As we all struggle to make sense of this sudden wave of violence, here are five must-read posts on the UK riots:

1. The psychology of the looters. Perhaps the most comprehensive analysis of the riots I've seen so far is Zoe Williams' piece in the Guardian. Williams notes the curious - and disturbing - fact that many of the youth caught up in the violence are not even bothering to cover their faces. It's as if they are already, in some sense, incarcerated and thus genuinely feel that they have nothing to lose by going on a lawless rampage. She also correctly identifies the outrage law-abiding citizens feel when it's not only large chains that get attacked, but local mom and pop shops where we know the owners. I was in my local shoe store yesterday around 4 p.m. watching the women who work there get progressively more anxious about finishing out their work day. They glanced constantly at their watches, huddled with neighboring shop owners to share news updates, and fretted about the tenants who lived upstairs, should anything come to pass. The fear - and sense of injustice - was palpable.
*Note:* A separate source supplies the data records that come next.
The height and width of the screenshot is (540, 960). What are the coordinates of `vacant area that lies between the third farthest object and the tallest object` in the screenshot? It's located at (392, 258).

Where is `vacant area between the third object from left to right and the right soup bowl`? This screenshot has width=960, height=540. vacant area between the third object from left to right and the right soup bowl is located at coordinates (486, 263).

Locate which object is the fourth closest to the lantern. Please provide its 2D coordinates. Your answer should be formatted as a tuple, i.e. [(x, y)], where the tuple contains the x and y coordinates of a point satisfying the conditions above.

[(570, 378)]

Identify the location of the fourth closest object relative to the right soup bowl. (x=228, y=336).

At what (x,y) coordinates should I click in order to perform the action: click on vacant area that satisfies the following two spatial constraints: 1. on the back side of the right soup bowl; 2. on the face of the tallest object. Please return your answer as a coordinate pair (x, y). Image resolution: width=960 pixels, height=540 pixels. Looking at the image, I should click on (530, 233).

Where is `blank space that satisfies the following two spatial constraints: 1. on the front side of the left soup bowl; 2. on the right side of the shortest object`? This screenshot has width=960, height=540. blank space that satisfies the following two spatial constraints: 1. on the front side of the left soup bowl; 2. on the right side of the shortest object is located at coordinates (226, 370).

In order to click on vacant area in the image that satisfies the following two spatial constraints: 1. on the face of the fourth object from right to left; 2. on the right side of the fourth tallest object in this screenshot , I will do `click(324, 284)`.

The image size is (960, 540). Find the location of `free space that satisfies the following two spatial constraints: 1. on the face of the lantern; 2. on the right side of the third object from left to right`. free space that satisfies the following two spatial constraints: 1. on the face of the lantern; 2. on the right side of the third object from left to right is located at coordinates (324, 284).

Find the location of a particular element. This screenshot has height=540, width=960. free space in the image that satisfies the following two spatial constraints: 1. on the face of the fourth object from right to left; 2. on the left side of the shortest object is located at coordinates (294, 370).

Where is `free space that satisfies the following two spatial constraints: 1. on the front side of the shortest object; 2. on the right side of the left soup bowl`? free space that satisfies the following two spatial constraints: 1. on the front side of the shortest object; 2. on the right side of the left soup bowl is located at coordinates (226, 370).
2. We're all implicated. At one point in her article, Williams notes how removed personally she felt from the riots, watching them on television with a kind of studied distance even as they unfolded not far from her doorstep. . That's a point that my friend and neighbor Maria Margaronis also picks up on in her blog post for The Nation. Margaronis - like many others - attributes the violence to years of neglect, disenfranchisement, income inequality and boredom experienced by the so-called Hoodies in lower income neighborhoods around the U.K.. But we shouldn't be so surprised. As she writes: "While we in the middle classes got on with our oh-so-busy lives, averting our eyes from the poverty just a few blocks away, sending our kids to schools where there are other "motivated parents," talking politics, we allowed the rifts in our own neighbourhoods to deepen until they became almost unbridgeable." Amen.

3. But community perseveres. And yet, some good has already come from these riots. The local journalists in my borough have done a fabulous job of covering the violence, staying up all night with eyewitness accounts they have been posting on Twitter. And it's good to know that their efforts have been recognized. As Camden New Journal Deputy Editor Richard Osley writes on his blog, he and his colleagues have received tons of messages on Twitter - most from complete strangers - thanking them for their hard work and encouraging them to stay safe. I've seen some people on Twitter poking fun of the quintessentially English effort to clean up the mess in many damaged neighborhoods. But as Osley writes, it is precisely these clean ups that underscore how much of a sense of community remains in this battered nation right now.

4. People need to speak out. One of the most widely-circulated riot videos right now is of a West Indian woman in the middle of the riots that broke out in Hackney excoriating the youth around her for their random violence: "Get real, black people, get real. If we're fighting for a cause let's fight for an f-ing cause."

5. And people need to be heard. Another video that's getting a lot of play is a BBC television interview with an elderly West Indian writer, Darcus Howe. What's astonishing about this video are not Howe's views - i.e. that we all should have seen this coming - but the attitude of the journalist, who can barely conceal her utter disregard for his position.